Implementation Checklist

  • Create pgflow preparation flow with meaningful step names
  • Implement /api/chat endpoint with dual-phase streaming
  • Subscribe to pgflow step events in API route
  • Map step events → AI SDK data chunks
  • Frontend: Use useChat with onData handler
  • Display progress steps in chat UI
  • Show detailed step data (collapsible)
  • Test with realistic multi-step flow
  • Add error handling for step failures
  • Polish progress indicators (animations, icons)

Potential Issues & Solutions

Issue 1: API Route Timeout During Preparation

Problem: Preparation takes 60s, but connection times out.

Solution:

// Keep connection alive with periodic heartbeats
const heartbeat = setInterval(() => {
  sendChunk({ type: 'heartbeat' });
}, 10000); // Every 10 seconds

// Clear on completion
clearInterval(heartbeat);

Issue 2: Realtime Event Delay

Problem: Step events arrive with 100-200ms delay.

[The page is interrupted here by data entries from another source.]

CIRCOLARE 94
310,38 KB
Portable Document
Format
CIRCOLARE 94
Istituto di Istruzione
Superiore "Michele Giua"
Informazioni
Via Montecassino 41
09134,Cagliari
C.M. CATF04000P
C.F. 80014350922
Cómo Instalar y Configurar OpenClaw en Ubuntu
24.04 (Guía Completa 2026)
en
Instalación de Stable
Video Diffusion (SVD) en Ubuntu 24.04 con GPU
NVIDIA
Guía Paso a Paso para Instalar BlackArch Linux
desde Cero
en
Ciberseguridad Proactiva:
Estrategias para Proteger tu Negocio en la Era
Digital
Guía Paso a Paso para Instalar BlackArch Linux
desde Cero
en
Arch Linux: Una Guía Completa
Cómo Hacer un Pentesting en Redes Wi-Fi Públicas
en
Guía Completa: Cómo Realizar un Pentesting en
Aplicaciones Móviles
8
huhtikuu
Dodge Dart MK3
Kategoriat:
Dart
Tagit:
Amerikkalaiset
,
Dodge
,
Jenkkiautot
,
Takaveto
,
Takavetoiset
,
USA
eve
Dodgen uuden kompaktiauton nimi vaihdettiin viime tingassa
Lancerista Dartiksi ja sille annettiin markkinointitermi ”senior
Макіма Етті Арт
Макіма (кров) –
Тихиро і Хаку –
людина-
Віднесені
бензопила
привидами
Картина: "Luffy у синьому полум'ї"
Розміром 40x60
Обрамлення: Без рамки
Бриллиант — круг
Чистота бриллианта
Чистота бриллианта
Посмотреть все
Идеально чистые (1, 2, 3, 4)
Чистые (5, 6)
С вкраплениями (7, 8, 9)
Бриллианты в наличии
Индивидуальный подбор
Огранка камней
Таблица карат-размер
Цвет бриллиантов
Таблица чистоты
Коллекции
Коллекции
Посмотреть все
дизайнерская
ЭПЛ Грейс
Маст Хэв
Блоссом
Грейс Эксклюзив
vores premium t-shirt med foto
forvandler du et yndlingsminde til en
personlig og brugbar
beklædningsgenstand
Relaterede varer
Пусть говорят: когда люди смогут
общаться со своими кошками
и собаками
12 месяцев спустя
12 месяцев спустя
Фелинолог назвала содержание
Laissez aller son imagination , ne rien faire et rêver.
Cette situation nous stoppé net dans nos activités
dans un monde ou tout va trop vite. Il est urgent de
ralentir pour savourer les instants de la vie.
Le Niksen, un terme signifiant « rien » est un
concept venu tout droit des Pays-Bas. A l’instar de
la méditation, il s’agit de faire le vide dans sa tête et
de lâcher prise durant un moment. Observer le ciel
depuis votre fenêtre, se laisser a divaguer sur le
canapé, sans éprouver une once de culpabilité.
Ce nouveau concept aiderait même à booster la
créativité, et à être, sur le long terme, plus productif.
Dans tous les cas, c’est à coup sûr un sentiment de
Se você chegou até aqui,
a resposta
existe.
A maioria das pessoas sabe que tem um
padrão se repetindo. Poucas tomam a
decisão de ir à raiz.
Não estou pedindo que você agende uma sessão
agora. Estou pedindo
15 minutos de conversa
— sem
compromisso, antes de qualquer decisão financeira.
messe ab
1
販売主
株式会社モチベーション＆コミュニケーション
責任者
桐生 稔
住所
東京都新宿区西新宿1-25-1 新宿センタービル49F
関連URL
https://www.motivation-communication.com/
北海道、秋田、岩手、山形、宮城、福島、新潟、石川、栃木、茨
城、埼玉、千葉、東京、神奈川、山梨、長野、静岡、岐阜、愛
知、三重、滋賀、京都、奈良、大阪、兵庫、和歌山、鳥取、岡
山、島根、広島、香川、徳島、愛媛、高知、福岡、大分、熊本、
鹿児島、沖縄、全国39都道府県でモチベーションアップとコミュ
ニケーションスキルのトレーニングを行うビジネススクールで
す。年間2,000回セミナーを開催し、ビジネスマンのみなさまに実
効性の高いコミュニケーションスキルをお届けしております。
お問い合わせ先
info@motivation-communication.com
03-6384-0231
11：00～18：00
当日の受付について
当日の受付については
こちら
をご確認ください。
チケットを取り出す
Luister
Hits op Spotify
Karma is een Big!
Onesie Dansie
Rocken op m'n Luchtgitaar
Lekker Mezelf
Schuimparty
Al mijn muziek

Solution: This is acceptable for coarse-grained progress. Users won't notice 200ms delay when each step takes 3-5 seconds.

Issue 3: Failed Steps

Problem: Step fails, but user sees partial progress.

Solution:

if (event.event_type === 'step:failed') {
  sendChunk({
    type: 'data-progress',
    data: {
      step: event.step_slug,
      status: 'failed',
      message: `Failed: ${event.error_message}`,
    },
  });

  sendChunk({
    type: 'error',
    error: `Preparation failed at ${event.step_slug}`,
  });

  controller.close();
}

Conclusion

This unified stream architecture gives you:

Everything in one conversation (prep progress + final response) ✅ Real-time updates (pgflow events → AI SDK data chunks) ✅ Fast LLM streaming (standard SSE, 28-48ms) ✅ Standard patterns (useChat, no custom transport) ✅ Great UX (users see step-by-step progress) ✅ Pgflow benefits (orchestration, durability, observability)

Perfect for Perplexity-style multi-step AI apps.

The key insight: Pgflow events become AI SDK data chunks, displayed alongside the final streaming response in one unified chat experience.